Project Summary Dilated Cardiomyopathy (DCM) is the leading cause of heart failure. Characterized by left ventricular dilation and impaired contractility, DCM results in pump failure and arrhythmogenesis leading directly to heart failure and sudden cardiac death. There are more than 50 genes implicated in DCM development that each produce a common DCM pathology. Induced pluripotent stem cell derived cardiomyocytes (iPSC-CMs) carrying DCM mutations display phenotypic aspects of genetic DCM, providing a powerful in vitro tool to study the cellular and molecular mechanisms of the disease. Our previous work utilized a specific patient-derived DCM mutation in iPSC-CMs and found that these cells, with a known phenotype of protein aggregation, exhibited increased Endoplasmic Reticulum (ER) stress which resulted in an activation of the Unfolded Protein Response (UPR), a compensatory and adaptive reaction to cell stress and aberrant protein folding. Further activating the UPR pharmacologically reduced ER stress in these cells and rescued cardiomyocyte contractility, indicating a direct link between the ER stress identified in this cell line and the impaired cardiac function seen in DCM. Our preliminary findings identified that Activating Transcription Factor 4 (ATF4), a stress response transcription factor, is a key mediator of the UPR upregulation that relieves the cardiomyocyte of ER stress. Endogenous ATF4 expression is upregulated during UPR activation, however its efficacy as a transcription factor remains inhibited in DCM. We have found that pharmacological bolstering of the UPR response increases ATF4 transcription factor activity and rescues cardiac contractility. The proposed research plan will investigate the UPR across several DCM gene mutations to identify how impaired proteostasis results in cardiac dysfunction, uncovering a novel phenotype in DCM which we believe will be broadly applicable to other cardiac diseases. Further, we will investigate the mechanism of ATF4 rescue of ER stress induced contractility deficits in iPSC- CMs and in mouse models of genetic DCM to reveal an new mechanism and therapeutic target for DCM.
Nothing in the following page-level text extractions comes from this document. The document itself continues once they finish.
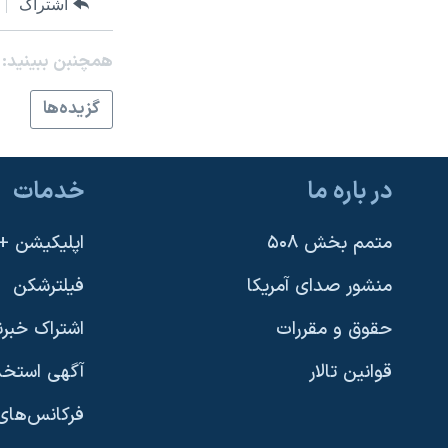
اشتراک
همچنبن ببینید:
گزيده‌ها
در باره ما
خدمات
متمم بخش ۵۰۸
اپلیکیشن +VOA
منشور صدای آمریکا
فیلترشکن
حقوق و مقررات
اشتراک خبرن
قوانین تالار
آگهی استخد
فرکانس‌های 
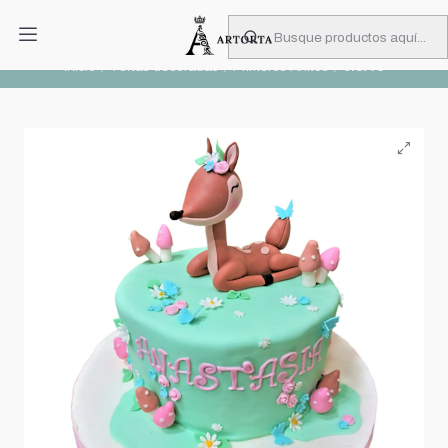
PIDA CON MUCHA ANTICIPACIÓN
Leer más
Inicio
Tortas decoradas
Primeros Añitos
ciervo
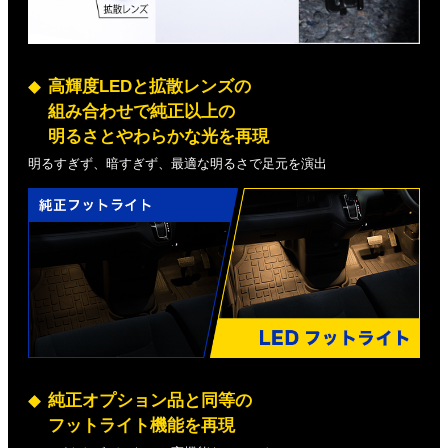
高輝度LEDと拡散レンズの
組み合わせで純正以上の
明るさとやわらかな光を再現
明るすぎず、暗すぎず、最適な明るさで足元を演出
純正オプション品と同等の
フットライト機能を再現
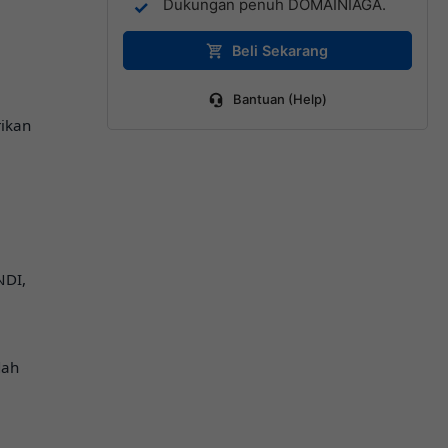
Dukungan penuh DOMAINIAGA.
Beli Sekarang
Bantuan (Help)
ikan
NDI,
dah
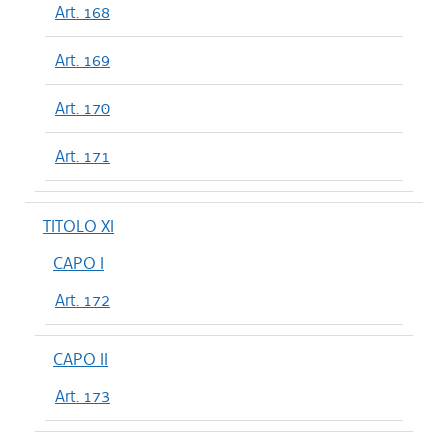
Art. 168
Art. 169
Art. 170
Art. 171
TITOLO XI
CAPO I
Art. 172
CAPO II
Art. 173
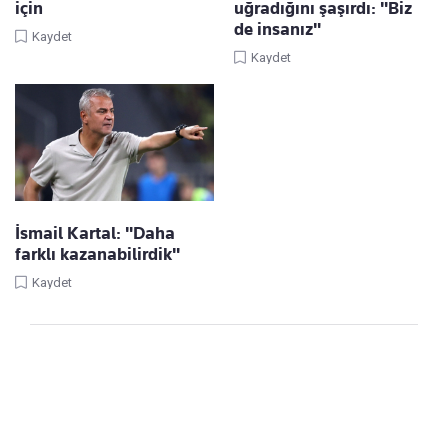
için
uğradığını şaşırdı: "Biz
de insanız"
Kaydet
Kaydet
İsmail Kartal: "Daha
farklı kazanabilirdik"
Kaydet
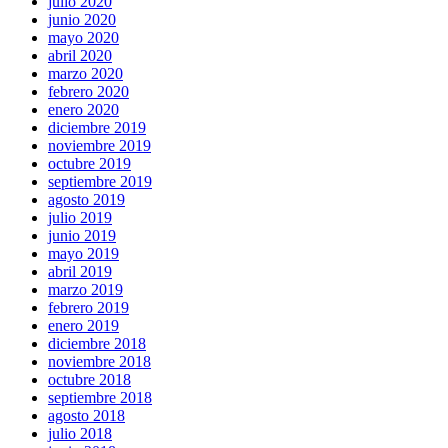
julio 2020
junio 2020
mayo 2020
abril 2020
marzo 2020
febrero 2020
enero 2020
diciembre 2019
noviembre 2019
octubre 2019
septiembre 2019
agosto 2019
julio 2019
junio 2019
mayo 2019
abril 2019
marzo 2019
febrero 2019
enero 2019
diciembre 2018
noviembre 2018
octubre 2018
septiembre 2018
agosto 2018
julio 2018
Project Narrative Adding to the growing evidence of impaired proteostasis as a cellular hallmark of cardiac disease, Endoplasmic Reticulum stress, protein aggregation, and activation of the Unfolded Protein Response (UPR) have been identified in a genetically inherited form of Dilated Cardiomyopathy (DCM). Pharmacological activation of the UPR alleviates ER stress and rescues impaired contractility in DCM cardiomyocytes. Understanding the mechanism of how UPR bolstering improves DCM phenotypes will identify new therapeutic targets to treat the cell stress in the cardiomyocyte that underlies DCM.